While the district superintendent acknowledged that the district had set up three of the wooden crates at two elementary schools, he also said that the district had removed the boxes and that no student had ever been confined inside them. However, at an emotional and tense community meeting last week, multiple parents said they suspected their children had been inside the boxes, the Albany-based Times Union reported.
One parent of a minimally verbal child said his son told him: “If you are happy or if you are sad, this is the place you have to go to calm down.”
More than 60% of Salmon River students are Native American. For several community members, the controversy over the boxes evoked memories of abusive residential schools, the US government’s boarding school system that sought to force Native American students to assimilate to white society. Nearly 1,000 students died at those schools, which operated as recently as the 1960s.

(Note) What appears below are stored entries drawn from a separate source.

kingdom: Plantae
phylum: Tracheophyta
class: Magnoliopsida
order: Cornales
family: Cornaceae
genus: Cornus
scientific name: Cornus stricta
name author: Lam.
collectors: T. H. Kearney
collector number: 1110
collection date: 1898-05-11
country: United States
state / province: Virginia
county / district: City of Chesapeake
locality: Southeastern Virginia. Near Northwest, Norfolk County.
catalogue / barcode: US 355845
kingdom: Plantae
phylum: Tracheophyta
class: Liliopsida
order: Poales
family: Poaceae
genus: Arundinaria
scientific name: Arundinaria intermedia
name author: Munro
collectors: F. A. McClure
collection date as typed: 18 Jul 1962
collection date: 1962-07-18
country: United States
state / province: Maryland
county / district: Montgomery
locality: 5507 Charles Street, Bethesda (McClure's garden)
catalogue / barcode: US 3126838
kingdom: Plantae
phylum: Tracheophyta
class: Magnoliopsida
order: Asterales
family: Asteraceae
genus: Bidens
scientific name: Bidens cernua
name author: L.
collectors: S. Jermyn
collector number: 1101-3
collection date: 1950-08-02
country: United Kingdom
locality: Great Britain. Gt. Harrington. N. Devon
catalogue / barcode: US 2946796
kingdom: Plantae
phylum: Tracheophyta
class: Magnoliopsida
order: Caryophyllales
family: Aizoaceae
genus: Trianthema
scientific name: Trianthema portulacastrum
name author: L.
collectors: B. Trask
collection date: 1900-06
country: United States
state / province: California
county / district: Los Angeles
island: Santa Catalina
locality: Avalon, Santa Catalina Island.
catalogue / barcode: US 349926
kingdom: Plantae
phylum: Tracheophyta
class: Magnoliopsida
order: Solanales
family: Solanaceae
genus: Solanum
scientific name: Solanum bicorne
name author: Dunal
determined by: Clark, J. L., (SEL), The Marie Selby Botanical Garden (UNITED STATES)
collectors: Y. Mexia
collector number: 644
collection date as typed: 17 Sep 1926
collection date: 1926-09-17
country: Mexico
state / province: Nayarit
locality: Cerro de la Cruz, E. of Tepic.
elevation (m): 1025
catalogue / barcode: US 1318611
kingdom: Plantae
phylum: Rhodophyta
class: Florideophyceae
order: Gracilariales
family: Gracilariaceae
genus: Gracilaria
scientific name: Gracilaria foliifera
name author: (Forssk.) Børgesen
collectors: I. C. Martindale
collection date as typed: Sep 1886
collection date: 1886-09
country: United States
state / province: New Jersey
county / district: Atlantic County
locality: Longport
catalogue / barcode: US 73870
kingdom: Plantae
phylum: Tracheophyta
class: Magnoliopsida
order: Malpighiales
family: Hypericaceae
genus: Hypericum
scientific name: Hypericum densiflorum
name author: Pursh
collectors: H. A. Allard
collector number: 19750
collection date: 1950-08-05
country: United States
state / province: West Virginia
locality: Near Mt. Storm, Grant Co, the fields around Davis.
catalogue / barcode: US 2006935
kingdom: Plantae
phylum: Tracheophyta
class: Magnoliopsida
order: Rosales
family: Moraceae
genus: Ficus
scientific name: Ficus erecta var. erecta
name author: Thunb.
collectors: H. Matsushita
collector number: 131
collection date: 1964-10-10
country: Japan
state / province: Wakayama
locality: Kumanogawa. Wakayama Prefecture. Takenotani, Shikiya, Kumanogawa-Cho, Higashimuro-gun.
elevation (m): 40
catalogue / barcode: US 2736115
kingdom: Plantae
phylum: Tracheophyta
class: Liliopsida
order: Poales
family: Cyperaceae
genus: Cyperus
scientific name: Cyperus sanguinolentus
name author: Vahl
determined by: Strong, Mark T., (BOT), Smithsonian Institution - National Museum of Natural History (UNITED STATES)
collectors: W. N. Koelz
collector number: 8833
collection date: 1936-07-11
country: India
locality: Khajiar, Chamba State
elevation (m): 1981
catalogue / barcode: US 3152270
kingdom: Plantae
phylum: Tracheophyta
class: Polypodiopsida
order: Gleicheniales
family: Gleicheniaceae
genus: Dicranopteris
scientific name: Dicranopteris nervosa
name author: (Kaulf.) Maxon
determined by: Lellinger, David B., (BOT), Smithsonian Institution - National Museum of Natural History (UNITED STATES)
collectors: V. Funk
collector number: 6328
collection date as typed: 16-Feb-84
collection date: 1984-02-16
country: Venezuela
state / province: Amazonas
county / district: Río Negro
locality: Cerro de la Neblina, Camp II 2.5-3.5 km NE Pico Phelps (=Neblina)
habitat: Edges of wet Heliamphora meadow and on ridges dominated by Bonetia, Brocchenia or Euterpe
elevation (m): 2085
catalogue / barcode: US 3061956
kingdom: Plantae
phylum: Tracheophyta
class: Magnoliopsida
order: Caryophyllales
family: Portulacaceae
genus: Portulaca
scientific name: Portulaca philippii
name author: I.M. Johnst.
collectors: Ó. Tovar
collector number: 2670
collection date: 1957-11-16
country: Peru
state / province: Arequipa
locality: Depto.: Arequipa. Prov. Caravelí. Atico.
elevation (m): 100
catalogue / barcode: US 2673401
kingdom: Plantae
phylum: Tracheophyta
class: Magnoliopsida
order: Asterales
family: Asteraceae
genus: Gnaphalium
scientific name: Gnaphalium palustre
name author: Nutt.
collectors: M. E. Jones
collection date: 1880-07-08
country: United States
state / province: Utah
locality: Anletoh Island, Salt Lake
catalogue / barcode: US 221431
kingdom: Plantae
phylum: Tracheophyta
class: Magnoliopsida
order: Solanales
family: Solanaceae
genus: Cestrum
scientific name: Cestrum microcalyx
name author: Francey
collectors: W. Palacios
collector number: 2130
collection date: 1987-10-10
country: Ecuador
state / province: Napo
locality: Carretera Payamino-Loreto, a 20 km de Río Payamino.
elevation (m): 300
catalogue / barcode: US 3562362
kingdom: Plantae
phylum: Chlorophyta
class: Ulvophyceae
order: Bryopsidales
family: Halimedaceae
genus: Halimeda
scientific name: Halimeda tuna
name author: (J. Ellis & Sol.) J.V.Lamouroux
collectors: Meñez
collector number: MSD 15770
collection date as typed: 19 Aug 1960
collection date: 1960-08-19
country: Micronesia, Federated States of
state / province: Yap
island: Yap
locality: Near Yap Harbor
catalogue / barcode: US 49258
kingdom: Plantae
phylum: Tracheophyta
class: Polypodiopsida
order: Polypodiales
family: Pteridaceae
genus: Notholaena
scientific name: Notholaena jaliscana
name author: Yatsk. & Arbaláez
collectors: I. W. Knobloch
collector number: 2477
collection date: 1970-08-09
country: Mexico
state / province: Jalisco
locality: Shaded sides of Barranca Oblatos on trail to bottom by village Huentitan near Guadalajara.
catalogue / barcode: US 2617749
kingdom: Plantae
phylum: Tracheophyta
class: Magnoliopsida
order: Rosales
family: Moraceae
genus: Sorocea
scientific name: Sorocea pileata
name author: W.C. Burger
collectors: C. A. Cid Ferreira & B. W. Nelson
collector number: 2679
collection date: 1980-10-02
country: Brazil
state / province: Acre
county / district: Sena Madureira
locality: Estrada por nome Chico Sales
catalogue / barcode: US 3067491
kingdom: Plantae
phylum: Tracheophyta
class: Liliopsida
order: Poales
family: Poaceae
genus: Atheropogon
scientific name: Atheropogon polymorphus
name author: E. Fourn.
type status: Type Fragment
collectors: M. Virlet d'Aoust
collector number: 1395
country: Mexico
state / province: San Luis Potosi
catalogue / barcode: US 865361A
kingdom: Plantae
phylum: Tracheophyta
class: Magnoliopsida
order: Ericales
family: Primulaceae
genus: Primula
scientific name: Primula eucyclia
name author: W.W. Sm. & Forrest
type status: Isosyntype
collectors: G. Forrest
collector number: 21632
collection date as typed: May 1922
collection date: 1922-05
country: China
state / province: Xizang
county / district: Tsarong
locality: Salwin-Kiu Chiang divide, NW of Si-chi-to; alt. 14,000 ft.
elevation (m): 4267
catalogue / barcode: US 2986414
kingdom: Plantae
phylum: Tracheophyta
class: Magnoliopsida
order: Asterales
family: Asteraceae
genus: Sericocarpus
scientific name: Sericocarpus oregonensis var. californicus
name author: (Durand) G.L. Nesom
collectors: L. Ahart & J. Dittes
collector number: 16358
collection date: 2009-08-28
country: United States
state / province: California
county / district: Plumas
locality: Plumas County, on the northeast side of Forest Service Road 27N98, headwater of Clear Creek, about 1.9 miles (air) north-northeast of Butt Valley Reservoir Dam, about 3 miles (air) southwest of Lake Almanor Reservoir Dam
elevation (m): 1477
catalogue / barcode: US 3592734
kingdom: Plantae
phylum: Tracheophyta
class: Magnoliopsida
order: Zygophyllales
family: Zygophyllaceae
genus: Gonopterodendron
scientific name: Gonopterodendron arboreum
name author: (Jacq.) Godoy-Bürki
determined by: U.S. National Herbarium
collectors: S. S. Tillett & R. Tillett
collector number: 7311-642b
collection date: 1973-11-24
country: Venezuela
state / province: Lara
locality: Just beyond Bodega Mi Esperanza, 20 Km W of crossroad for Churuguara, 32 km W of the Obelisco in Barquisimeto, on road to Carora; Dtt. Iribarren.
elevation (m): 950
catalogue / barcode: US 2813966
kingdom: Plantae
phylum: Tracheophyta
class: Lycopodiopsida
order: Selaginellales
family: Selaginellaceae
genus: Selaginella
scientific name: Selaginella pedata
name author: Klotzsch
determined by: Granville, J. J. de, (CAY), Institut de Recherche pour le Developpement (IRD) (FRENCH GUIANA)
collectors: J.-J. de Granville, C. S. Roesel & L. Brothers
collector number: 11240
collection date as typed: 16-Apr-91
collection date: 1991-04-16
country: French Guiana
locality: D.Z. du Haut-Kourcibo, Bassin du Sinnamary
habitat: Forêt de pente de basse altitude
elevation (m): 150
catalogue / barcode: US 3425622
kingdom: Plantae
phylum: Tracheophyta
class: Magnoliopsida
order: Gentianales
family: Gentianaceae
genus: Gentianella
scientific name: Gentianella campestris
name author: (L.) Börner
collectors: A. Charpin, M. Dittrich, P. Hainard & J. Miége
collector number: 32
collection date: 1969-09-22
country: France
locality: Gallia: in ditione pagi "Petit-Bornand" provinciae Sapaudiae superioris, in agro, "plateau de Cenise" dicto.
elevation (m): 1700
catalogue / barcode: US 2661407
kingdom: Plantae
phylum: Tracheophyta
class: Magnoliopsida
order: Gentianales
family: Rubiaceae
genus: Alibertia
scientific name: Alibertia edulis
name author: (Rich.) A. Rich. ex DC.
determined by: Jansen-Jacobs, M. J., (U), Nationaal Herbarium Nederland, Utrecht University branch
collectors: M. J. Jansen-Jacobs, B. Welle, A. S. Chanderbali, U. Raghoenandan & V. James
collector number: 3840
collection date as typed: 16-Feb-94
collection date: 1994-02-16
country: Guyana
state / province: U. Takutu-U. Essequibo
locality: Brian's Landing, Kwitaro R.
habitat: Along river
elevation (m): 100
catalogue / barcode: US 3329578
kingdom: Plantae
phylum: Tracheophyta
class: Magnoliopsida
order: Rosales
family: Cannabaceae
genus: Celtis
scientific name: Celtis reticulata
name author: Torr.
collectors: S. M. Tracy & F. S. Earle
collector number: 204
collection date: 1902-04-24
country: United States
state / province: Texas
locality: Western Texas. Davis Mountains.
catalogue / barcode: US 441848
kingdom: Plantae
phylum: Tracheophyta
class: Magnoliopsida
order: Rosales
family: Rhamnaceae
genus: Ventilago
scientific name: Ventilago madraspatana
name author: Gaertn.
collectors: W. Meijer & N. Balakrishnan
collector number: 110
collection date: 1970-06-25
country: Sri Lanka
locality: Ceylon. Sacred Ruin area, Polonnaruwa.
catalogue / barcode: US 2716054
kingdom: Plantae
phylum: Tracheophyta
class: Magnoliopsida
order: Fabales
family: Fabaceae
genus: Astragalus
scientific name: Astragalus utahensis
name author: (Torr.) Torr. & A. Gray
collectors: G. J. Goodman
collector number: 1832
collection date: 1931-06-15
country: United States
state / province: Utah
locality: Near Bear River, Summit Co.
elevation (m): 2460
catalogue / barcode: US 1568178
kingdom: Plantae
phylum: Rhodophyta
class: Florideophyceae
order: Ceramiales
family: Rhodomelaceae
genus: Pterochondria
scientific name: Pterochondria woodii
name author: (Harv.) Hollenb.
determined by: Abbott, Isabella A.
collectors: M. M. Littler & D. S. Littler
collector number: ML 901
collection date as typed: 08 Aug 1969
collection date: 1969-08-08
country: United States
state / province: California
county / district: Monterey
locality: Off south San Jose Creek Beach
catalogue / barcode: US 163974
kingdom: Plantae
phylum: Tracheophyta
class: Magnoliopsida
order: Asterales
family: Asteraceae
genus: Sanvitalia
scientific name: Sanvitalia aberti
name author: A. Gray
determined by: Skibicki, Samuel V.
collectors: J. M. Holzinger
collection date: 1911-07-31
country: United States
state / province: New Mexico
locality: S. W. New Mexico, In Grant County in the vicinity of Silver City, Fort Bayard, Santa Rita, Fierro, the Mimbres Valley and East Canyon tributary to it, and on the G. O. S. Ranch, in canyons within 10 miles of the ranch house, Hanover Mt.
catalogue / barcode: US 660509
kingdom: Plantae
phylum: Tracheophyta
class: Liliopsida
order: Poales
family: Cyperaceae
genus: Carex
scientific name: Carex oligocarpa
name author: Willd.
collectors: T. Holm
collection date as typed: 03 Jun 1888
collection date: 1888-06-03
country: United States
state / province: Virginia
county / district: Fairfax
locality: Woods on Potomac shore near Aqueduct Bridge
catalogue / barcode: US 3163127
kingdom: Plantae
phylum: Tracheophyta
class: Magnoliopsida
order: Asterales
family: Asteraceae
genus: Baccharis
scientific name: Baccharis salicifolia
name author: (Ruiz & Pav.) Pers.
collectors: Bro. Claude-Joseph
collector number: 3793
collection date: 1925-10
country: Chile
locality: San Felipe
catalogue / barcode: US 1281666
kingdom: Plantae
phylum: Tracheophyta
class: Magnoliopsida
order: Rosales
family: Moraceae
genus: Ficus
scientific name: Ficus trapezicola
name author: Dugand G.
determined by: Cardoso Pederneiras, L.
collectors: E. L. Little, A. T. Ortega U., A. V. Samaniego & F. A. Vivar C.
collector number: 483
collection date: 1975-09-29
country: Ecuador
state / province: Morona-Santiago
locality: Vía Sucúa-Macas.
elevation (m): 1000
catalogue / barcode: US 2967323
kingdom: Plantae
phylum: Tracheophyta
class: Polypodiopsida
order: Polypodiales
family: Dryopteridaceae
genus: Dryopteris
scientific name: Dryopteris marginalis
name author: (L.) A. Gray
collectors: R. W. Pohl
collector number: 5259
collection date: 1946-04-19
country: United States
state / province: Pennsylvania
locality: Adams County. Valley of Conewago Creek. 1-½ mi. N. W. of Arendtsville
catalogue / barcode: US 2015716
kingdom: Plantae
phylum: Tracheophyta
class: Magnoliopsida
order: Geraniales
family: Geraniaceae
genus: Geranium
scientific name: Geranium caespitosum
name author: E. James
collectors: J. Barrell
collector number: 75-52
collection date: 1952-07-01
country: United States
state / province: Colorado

“Sixteen of my family members, at least, have gone to residential schools; it’s not generations removed,” Sarah Konwahahawi Herne, whose first-grader attends a school where a box was placed, told the Times Union. “This is not history. This is contemporary times in our family.”
Kathy Hochul, New York’s Democratic governor, has called the allegations “highly disturbing”.
“School should be a place where every child is safe, respected and supported,” Hochul said in a statement on Saturday. “These allegations are alarming and entirely unacceptable and the state’s independent education department must take swift action to investigate and rectify this situation.”
The district’s superintendent office did not immediately respond to a request for comment. However, in a statement, the school board apologized profusely.
“We recognize the pain, concern, and distress these events have caused, and we are truly sorry for the harm and trauma this has resulted for our community,” said Jason Brockway, the board’s president. “We want to be clear: the circumstances surrounding these allegations do not reflect the values and standards of care that guide this district.”